-- What is asked --
Duplicate each of the entries below line for line, without the pictures.

** BEGIN Input for this task **

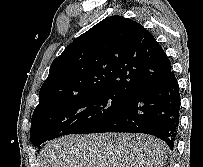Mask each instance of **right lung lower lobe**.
Segmentation results:
<instances>
[{
    "mask_svg": "<svg viewBox=\"0 0 203 167\" xmlns=\"http://www.w3.org/2000/svg\"><path fill=\"white\" fill-rule=\"evenodd\" d=\"M179 117V86L171 70L127 96L126 102L92 133H146L162 139L172 150Z\"/></svg>",
    "mask_w": 203,
    "mask_h": 167,
    "instance_id": "98d812e1",
    "label": "right lung lower lobe"
}]
</instances>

** END Input for this task **

-- Exercise output --
Mask each instance of **right lung lower lobe**.
Segmentation results:
<instances>
[{
    "mask_svg": "<svg viewBox=\"0 0 203 167\" xmlns=\"http://www.w3.org/2000/svg\"><path fill=\"white\" fill-rule=\"evenodd\" d=\"M179 117V86L171 70L127 96L126 102L92 133H146L162 139L172 150Z\"/></svg>",
    "mask_w": 203,
    "mask_h": 167,
    "instance_id": "98d812e1",
    "label": "right lung lower lobe"
}]
</instances>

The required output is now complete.